In order to eliminate one of the problems of the reign of Isabel II, the single party and its destabilizing consequences, the Liberal Party was allowed to incorporate and participate in National Politics, and the 'turnismo' or alternation was to become the new system. Turnismo would be endorsed in the Constitution of 1876 and the Pact of Pardo Palace (1885). It meant that a liberal and a conservative prime minister would succeed each other ending the strifes.
This led to the end of the Carlist revolts and the victory over the New York-backed Cuban revolutionaries, and led to a huge backing both by insular and peninsular Spaniards of Alfonso as a wise and able king.
Alfonso's short reign established the foundations for the final socioeconomic recuperation of Spain after the 1808–1874 crisis. Both European (the coastal regions, such as the Basque Country, Catalonia, and Asturias) and Overseas – Antilles and Pacific were able to grow uninterruptedly. Cuba and Puerto Rico, reached tremendous levels of development and wealth, to the point that Spain's First Train was between Havana and Camaguey, and the world's first telegraph was in Puerto Rico, as Samuel Morse lived there with his daughter, married to a Puerto Rican businessman. Upon the American Invasion of Puerto Rico, 10 US dollars were needed to buy 1 Puerto Rican peso.
On 23 January 1878 at the Basilica of Atocha in Madrid, Alfonso married his cousin, Princess Maria de las Mercedes, daughter of Antoine, Duke of Montpensier, but she died within six months of the marriage.
Towards the end of 1878 a young workman of Tarragona, Juan Oliva Moncasi, fired at the king in Madrid.
Second marriage and rule
On 29 November 1879 at the Basilica of Atocha in Madrid, Alfonso married a much more distant relative, Maria Christina of Austria, daughter of Archduke Karl Ferdinand of Austria and of his wife Archduchess Elisabeth of Austria. During the honeymoon, a pastry cook named Otero fired at the young sovereign and his wife as they were driving in Madrid.
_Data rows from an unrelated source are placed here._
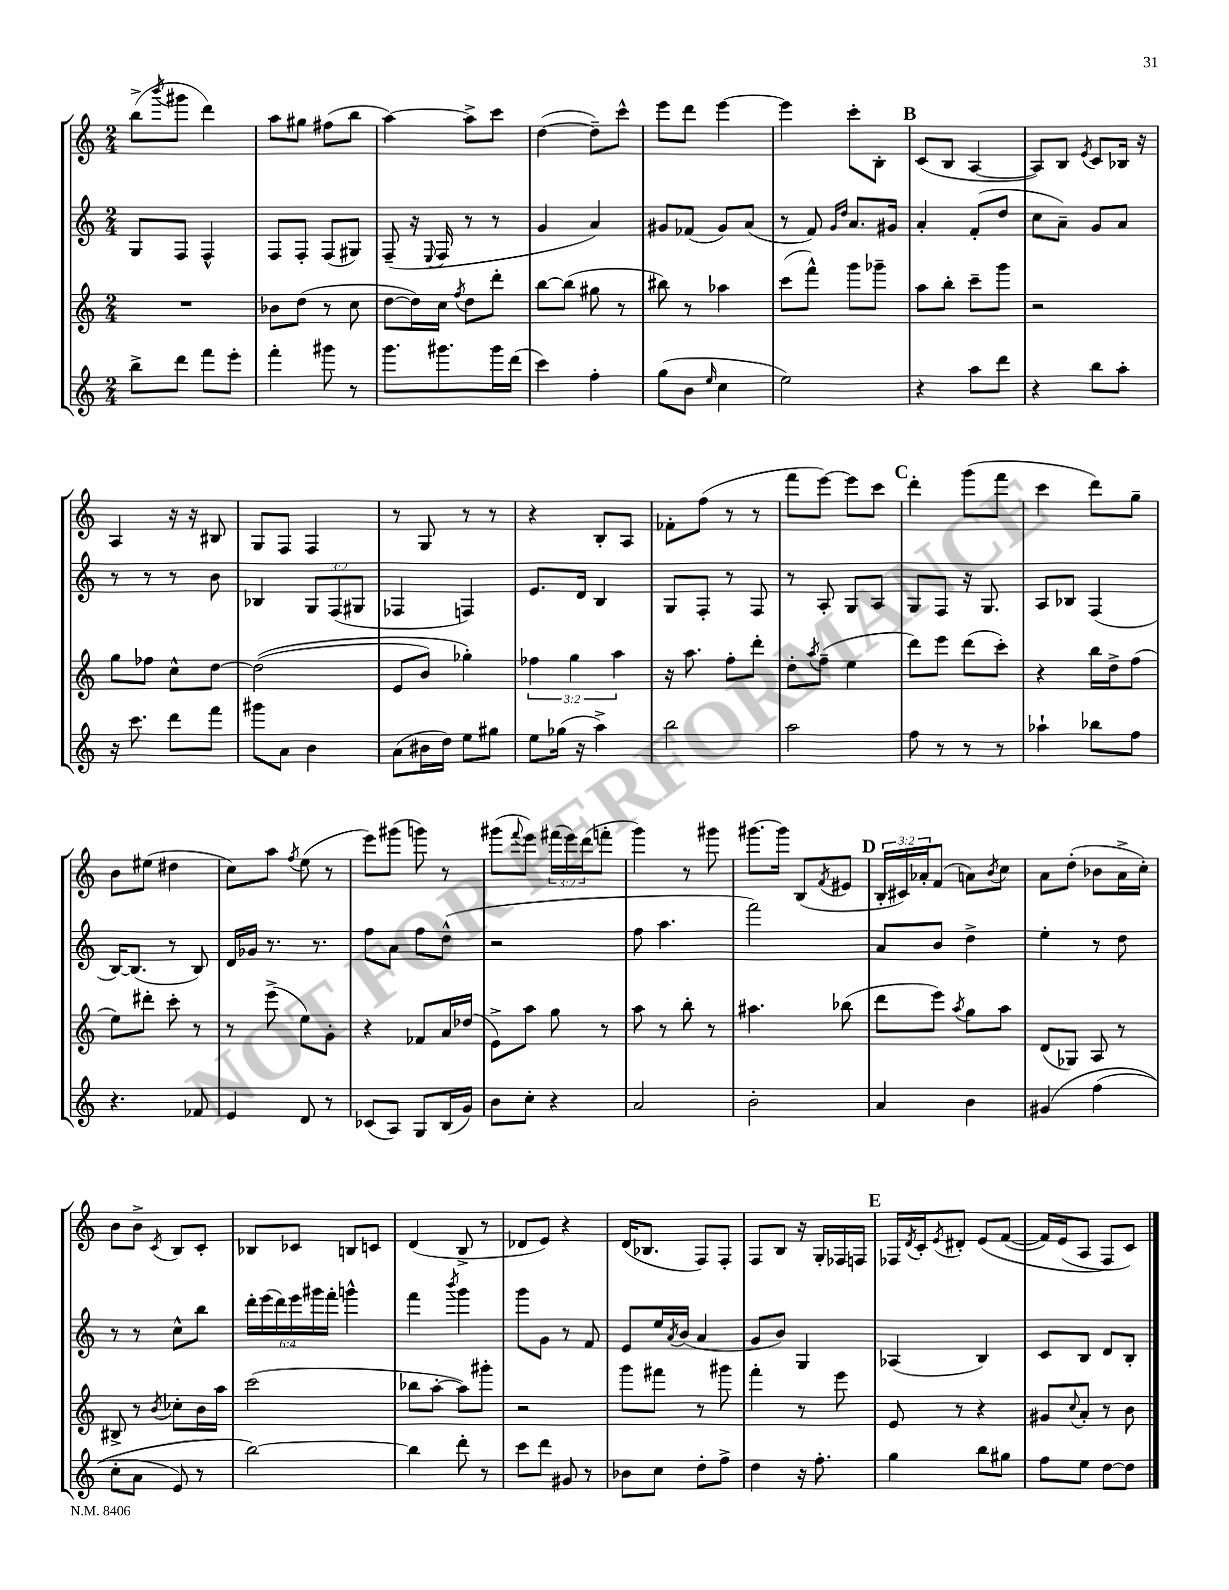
<<
\new StaffGroup <<
\new Staff = "s0" {
    \clef treble \key c \major \numericTimeSignature \time 2/4 \override Staff.TupletNumber.text = #tuplet-number::calc-fraction-text
    b''8->( \acciaccatura { b'''8 } gis'''8 d'''4) |
    a''8 gis''8 fis''8( b''8 |
    a''4~) a''8-> c'''8 |
    d''4~( d''8--) c'''8-^ |
    e'''8 d'''8 e'''4~ |
    e'''4 c'''8-. b8-. |
    \mark \markup { \bold "B" } c'8( b8 a4~ |
    a8) b8 \acciaccatura { e'8 } c'8 bes16 r16 |
    a4 r16 r16 bis8 |
    g8 f8 f4 |
    r8 g8 r8 r8 |
    r4 b8-. a8 |
    fes'8-. f''8( r8 r8 |
    f'''8 e'''8~) e'''8 c'''8 |
    \mark \markup { \bold "C" } d'''4-. g'''8( f'''8 |
    c'''4 d'''8) g''8-- |
    b'8 eis''8( dis''4 |
    c''8) a''8 \acciaccatura { f''8 } e''8( r8 |
    e'''8) gis'''8( g'''8) r8 |
    gis'''8( \appoggiatura { f'''8 } e'''8) \tuplet 3/2 { fis'''16( e'''16) d'''16( } f'''8-. |
    g'''4) r8 gis'''8 |
    gis'''8.~ gis'''16 b8( \acciaccatura { f'8 } eis'8 |
    \mark \markup { \bold "D" } \tuplet 3/2 { b16-. cis'16) aes'16-. } f'8( a'8) \acciaccatura { b'8 } c''8 |
    a'8 d''8-.( bes'8 a'16-> c''16-.) |
    b'8 b'8-> \acciaccatura { c'8 } b8 c'8-. |
    bes8 ces'8 b8 c'8 |
    d'4( b8-> r8 |
    des'8 e'8) r4 |
    d'16( bes8. f8) f8-. |
    f8 b8 r16 g16-. fes16 f16 |
    \mark \markup { \bold "E" } fes16 \acciaccatura { d'8 } c'16-. \acciaccatura { e'8 } dis'8-. e'8\( f'8~( |
    f'16) e'16( a8 f8\) c'8) \bar "|." |
}
\new Staff = "s1" {
    \clef treble \key c \major \numericTimeSignature \time 2/4 \override Staff.TupletNumber.text = #tuplet-number::calc-fraction-text
    g8 f8 f4-^ |
    f8 f8-. f8( gis8) |
    f8--( r16 \appoggiatura { e8 } f16 r8 r8 |
    g'4 a'4) |
    gis'8 fes'8( gis'8) a'8( |
    r8 f'8) \grace { g'16 d''16 } a'8. gis'16 |
    \mark \markup { \bold "B" } a'4-. f'8-.( d''8 |
    c''8 a'8--) g'8 a'8 |
    r8 r8 r8 b'8 |
    bes4 \tuplet 3/2 { g8 f8( gis8 } |
    fes4 f4) |
    e'8. d'16 b4 |
    g8 f8-. r8 f8 |
    r8 a8-. g8 a8 |
    \mark \markup { \bold "C" } g8 f8 r16 g8. |
    a8 bes8 f4( |
    b16~) b8.( r8 b8) |
    d'16 ges'16 r8. r8. |
    f''8 a'8 f''8 d''8-^( |
    r2 |
    f''8 a''4. |
    f'''2) |
    \mark \markup { \bold "D" } a'8 b'8 d''4-> |
    e''4-. r8 d''8 |
    r8 r8 c''8-^ b''8 |
    \tuplet 6/4 { d'''16-. e'''16( d'''16) e'''16 gis'''16 f'''16-. } g'''4-^ |
    f'''4 \acciaccatura { b'''8 } g'''4 |
    g'''8 g'8 r8 f'8 |
    e'8 e''16 \acciaccatura { a'8 } b'16( a'4 |
    g'8 b'8) g4 |
    \mark \markup { \bold "E" } aes4( b4) |
    c'8 b8 d'8 b8-. \bar "|." |
}
\new Staff = "s2" {
    \clef treble \key c \major \numericTimeSignature \time 2/4 \override Staff.TupletNumber.text = #tuplet-number::calc-fraction-text
    R2 |
    bes'8 d''8( r8 c''8 |
    d''8~ d''16) c''16 \acciaccatura { f''8 } d''8 d'''8-. |
    b''8~ b''8( gis''8 r8 |
    bis''8) r8 aes''4 |
    c'''8( f'''8-^) g'''8 ges'''8-- |
    \mark \markup { \bold "B" } a''8 b''8-. c'''8-- g'''8 |
    r2 |
    g''8 fes''8 c''8-^ d''8~ |
    d''2(\( |
    e'8 b'8) ges''4-.\) |
    \tuplet 3/2 { fes''4 g''4 a''4 } |
    r16 a''8. f''8-. d'''8-. |
    d''8-. \acciaccatura { a''8 } f''8--( e''4 |
    \mark \markup { \bold "C" } d'''8) e'''8 d'''8( c'''8-.) |
    r4 b''16 d''16-> f''8( |
    e''8) dis'''8-. c'''8-. r8 |
    r8 e'''8->( e''8) g'8-. |
    r4 fes'8 a'16 des''16( |
    e'8->) a''8 g''8 r8 |
    a''8 r8 b''8-. r8 |
    ais''4. bes''8( |
    \mark \markup { \bold "D" } d'''8 e'''8) \acciaccatura { a''8 } g''8 a''8 |
    d'8( ges8) a8 r8 |
    bis8-> r8 \acciaccatura { b'8 } ces''8-. b'16 a''16 |
    c'''2( |
    bes''8 a''8~-. a''8) gis'''8-. |
    r2 |
    g'''8 fis'''8 r8 gis'''8 |
    f'''4-. r8 e'''8 |
    \mark \markup { \bold "E" } e'8 r8 r4 |
    gis'8 \appoggiatura { c''8 } a'8-. r8 b'8 \bar "|." |
}
\new Staff = "s3" {
    \clef treble \key c \major \numericTimeSignature \time 2/4
    b''8-> d'''8 f'''8 e'''8-. |
    f'''4-. gis'''8 r8 |
    g'''8. gis'''8. gis'''16 d'''16( |
    c'''4) f''4-. |
    g''8( b'8 \grace { e''16 } c''4 |
    e''2) |
    \mark \markup { \bold "B" } r4 a''8 d'''8 |
    r4 b''8 a''8-. |
    r16 c'''8. d'''8 f'''8 |
    gis'''8 a'8 b'4 |
    a'8( bis'16 d''16) e''8 gis''8 |
    e''8 ges''16( r16 a''4->) |
    b''2 |
    a''2 |
    \mark \markup { \bold "C" } f''8 r8 r8 r8 |
    aes''4-! bes''8 f''8 |
    r4. fes'8 |
    e'4 d'8 r8 |
    ces'8( a8) g8 b16( g'16) |
    b'8 c''8-. r4 |
    a'2 |
    b'2-. |
    \mark \markup { \bold "D" } a'4 b'4 |
    gis'4\( f''4( |
    c''8-. a'8 e'8) r8 |
    b''2~\) |
    b''4 d'''8-. r8 |
    c'''8 d'''8 gis'8 r8 |
    bes'8 c''8 d''8-. f''8-> |
    d''4 r16 f''8.-. |
    \mark \markup { \bold "E" } g''4 b''8 gis''8 |
    f''8 e''8 d''8~ d''8 \bar "|." |
}
>>
>>
\layout { \context { \Score \remove "Bar_number_engraver" } }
The children of this marriage were:
María de las Mercedes, Princess of Asturias, (11 September 1880 – 17 October 1904), married on 14 February 1901 to Prince Carlos of Bourbon-Two Sicilies, and titular heiress from the death of her father until the posthumous birth of her brother
María Teresa, (12 November 1882 – 23 September 1912), married to Prince Ferdinand of Bavaria on 12 January 1906
Alfonso XIII (17 May 1886 – 28 February 1941). Born posthumously. He married Princess Victoria Eugenie of Battenberg
In 1881 Alfonso refused to sanction a law by which the ministers were to remain in office for a fixed term of 18 months. Upon the consequent resignation of Canovas del Castillo, he summoned Práxedes Mateo Sagasta, the Liberal leader, to form a new cabinet.
Death and impact
In November 1885, Alfonso died, just short of his 28th birthday, at the Royal Palace of El Pardo. He had been suffering from tuberculosis, but the immediate cause of his death was a recurrence of dysentery.
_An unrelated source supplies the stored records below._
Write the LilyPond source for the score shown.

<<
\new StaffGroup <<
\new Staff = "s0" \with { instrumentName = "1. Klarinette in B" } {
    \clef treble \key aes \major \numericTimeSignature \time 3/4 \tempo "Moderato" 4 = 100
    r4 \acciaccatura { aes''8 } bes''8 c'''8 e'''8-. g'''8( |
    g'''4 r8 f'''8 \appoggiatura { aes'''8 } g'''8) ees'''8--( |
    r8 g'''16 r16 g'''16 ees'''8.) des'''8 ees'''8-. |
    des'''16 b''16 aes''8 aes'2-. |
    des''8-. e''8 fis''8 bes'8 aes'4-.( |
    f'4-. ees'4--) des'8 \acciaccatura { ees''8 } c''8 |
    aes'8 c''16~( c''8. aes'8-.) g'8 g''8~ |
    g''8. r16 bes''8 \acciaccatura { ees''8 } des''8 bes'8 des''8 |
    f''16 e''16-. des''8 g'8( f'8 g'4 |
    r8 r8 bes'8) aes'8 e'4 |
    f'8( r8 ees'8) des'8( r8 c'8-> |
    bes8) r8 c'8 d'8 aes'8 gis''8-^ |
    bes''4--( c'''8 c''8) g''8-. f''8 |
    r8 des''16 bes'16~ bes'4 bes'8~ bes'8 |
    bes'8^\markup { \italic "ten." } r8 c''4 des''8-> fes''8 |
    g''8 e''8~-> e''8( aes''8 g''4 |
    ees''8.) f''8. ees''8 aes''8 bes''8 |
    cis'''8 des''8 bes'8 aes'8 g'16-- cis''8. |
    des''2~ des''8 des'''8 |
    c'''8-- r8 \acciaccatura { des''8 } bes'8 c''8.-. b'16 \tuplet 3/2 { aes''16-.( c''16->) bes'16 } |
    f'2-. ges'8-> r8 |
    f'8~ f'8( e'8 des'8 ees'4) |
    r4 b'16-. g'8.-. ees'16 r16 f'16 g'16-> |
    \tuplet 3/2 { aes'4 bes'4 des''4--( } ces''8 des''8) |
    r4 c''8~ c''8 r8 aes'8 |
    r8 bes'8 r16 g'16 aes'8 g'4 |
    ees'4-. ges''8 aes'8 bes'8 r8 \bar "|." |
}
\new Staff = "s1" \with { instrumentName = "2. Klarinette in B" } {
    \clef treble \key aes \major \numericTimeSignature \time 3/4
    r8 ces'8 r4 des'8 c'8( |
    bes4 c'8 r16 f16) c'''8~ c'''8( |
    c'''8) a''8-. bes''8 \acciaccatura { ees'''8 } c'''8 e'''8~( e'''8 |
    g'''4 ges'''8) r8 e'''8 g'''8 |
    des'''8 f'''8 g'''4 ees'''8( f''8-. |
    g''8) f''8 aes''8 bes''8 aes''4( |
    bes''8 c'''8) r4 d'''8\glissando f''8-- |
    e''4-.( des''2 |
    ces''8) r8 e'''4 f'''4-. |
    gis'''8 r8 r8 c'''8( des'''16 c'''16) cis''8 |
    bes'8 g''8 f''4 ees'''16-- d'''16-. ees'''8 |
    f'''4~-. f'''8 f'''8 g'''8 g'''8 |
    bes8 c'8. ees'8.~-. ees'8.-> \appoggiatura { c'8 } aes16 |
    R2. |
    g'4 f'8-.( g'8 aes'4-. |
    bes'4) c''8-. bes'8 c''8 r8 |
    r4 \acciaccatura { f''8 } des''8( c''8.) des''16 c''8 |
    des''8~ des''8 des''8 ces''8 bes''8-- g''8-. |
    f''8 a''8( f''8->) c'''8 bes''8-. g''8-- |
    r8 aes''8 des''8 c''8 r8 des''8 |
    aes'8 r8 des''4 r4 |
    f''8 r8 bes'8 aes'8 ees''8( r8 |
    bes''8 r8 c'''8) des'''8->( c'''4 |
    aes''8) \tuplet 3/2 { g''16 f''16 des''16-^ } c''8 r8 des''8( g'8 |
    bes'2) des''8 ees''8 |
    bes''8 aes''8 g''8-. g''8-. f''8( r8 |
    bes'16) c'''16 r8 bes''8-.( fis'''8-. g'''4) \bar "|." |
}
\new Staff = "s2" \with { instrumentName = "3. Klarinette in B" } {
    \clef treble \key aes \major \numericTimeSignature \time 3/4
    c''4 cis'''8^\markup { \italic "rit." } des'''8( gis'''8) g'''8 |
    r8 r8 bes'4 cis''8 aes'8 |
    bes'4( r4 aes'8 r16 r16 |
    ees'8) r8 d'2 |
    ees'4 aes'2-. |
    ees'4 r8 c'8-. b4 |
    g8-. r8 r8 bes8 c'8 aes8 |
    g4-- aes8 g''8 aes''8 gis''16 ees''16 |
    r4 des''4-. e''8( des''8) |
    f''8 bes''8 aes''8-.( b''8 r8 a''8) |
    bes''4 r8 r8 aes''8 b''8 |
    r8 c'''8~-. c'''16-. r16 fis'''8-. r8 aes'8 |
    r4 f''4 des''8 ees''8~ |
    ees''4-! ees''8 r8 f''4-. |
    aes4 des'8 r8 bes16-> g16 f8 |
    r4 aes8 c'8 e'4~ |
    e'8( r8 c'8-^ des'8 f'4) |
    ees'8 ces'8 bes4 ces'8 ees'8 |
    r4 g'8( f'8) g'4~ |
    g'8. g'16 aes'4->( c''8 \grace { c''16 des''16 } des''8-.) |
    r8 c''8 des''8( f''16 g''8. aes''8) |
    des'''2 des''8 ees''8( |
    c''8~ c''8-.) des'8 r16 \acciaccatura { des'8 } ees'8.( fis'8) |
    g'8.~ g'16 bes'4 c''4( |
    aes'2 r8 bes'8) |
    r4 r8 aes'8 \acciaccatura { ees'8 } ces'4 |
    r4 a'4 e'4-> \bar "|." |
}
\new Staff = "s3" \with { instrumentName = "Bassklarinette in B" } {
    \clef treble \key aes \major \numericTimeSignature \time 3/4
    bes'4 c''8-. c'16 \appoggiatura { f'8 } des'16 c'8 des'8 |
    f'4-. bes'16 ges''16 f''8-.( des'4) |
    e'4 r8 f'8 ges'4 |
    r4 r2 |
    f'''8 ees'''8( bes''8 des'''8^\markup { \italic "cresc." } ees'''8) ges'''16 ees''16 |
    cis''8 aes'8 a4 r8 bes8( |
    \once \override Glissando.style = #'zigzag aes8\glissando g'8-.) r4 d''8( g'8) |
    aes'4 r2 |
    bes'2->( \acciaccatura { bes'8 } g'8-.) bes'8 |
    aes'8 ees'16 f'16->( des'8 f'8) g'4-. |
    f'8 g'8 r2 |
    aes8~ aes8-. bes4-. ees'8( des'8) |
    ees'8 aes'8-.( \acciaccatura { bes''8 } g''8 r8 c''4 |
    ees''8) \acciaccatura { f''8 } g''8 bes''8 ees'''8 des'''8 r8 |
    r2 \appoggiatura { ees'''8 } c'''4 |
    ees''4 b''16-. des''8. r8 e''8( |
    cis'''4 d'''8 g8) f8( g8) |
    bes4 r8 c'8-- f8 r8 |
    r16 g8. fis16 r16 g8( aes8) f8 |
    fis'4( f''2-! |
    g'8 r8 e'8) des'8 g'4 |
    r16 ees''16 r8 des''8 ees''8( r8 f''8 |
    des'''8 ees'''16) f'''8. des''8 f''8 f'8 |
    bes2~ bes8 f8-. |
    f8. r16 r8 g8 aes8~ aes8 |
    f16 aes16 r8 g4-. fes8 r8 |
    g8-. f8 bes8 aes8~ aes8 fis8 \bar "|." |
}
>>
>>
In 1902, his widow Maria Cristina initiated a national contest to build a monument in memory of Alfonso. The winning design, by José Grases Riera, was erected in an artificial lake in Madrid's Parque del Buen Retiro in 1922.
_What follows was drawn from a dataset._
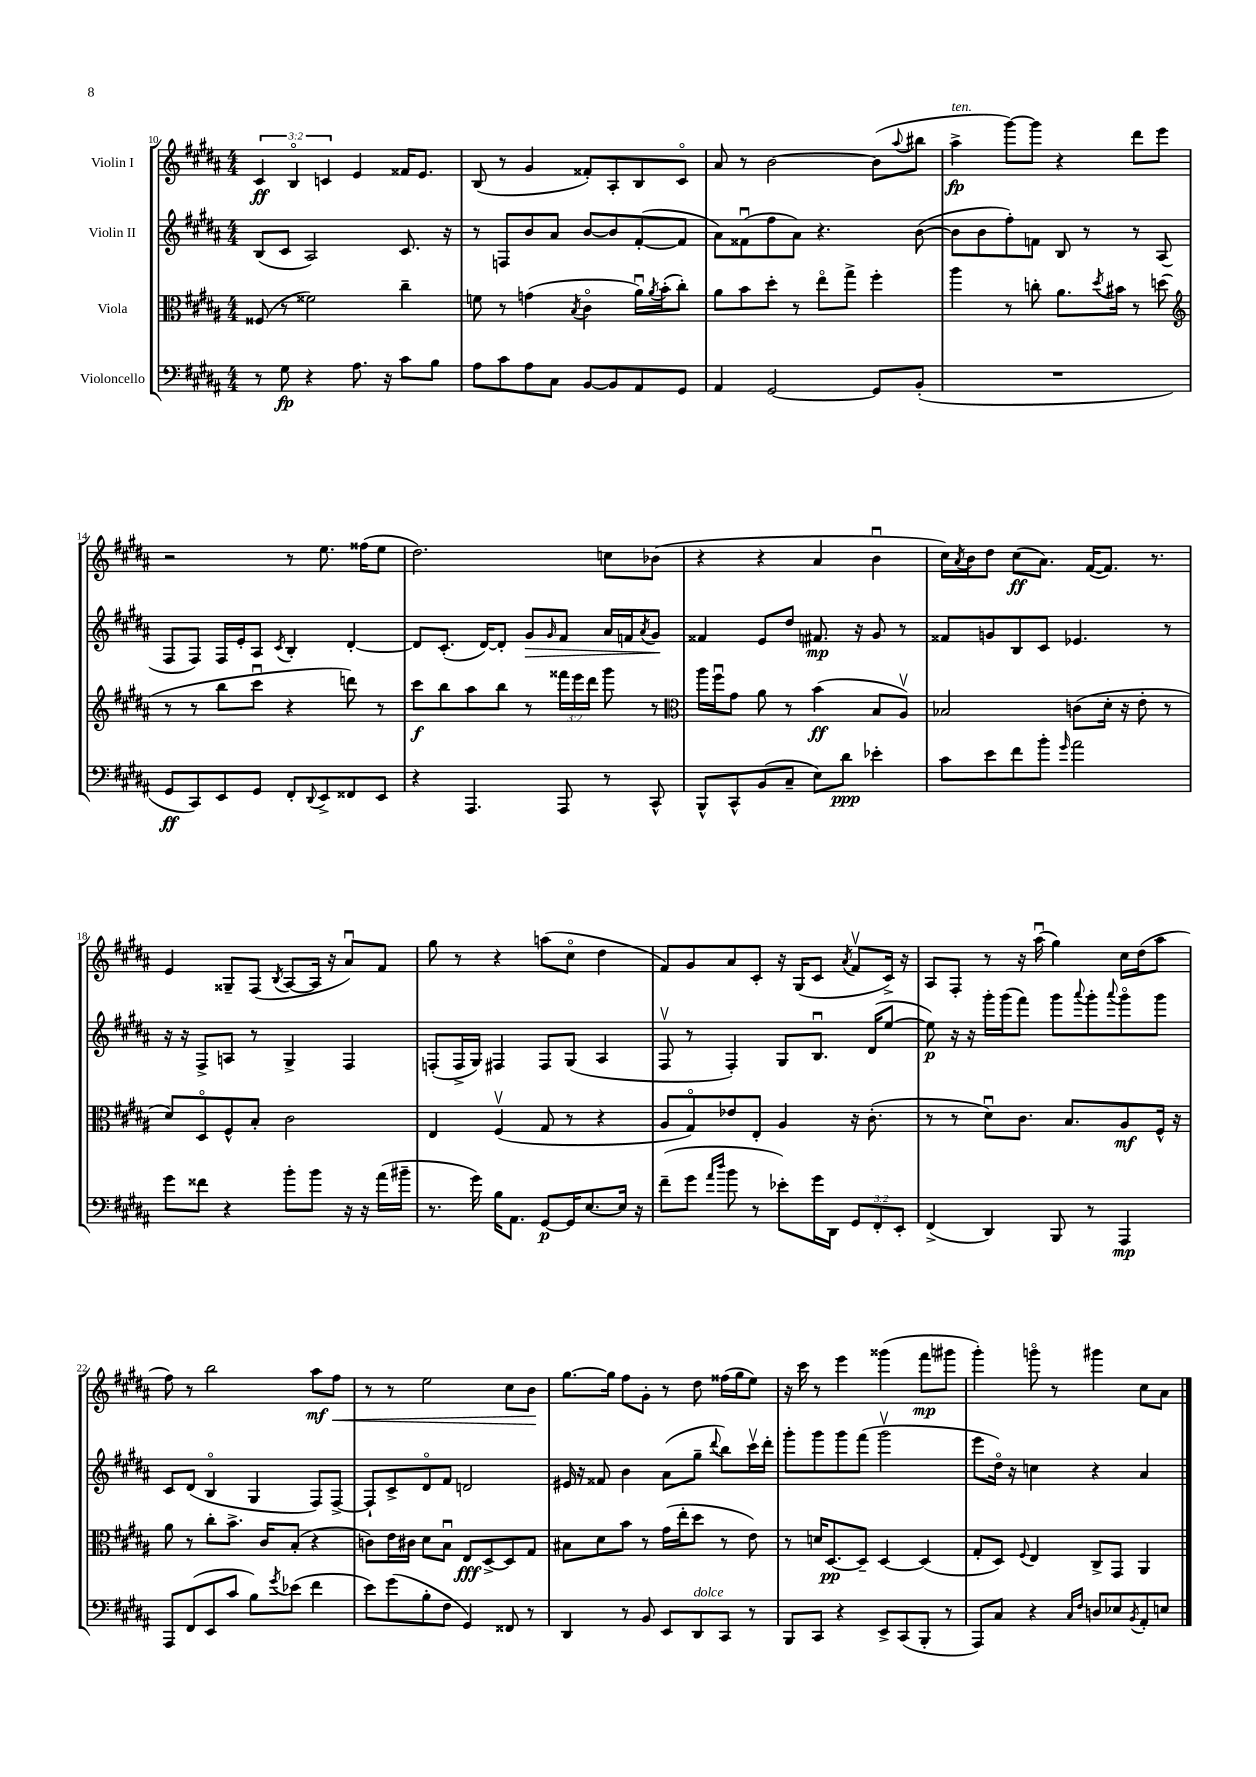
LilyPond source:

Coming to the throne at such an early age, Alfonso had served no apprenticeship in the art of ruling, but he possessed great natural tact and a sound judgment ripened by the trials of exile. Benevolent and sympathetic in disposition, he won the affection of his people by fearlessly visiting districts ravaged by cholera or devastated by earthquake in 1885. His capacity for dealing with men was considerable, and he never allowed himself to become the instrument of any particular party. During his short reign, peace was established both at home and abroad, finances were well regulated, and the various administrative services were placed on a basis that afterwards enabled Spain to pass through the disastrous war with the United States without the threat of a revolution.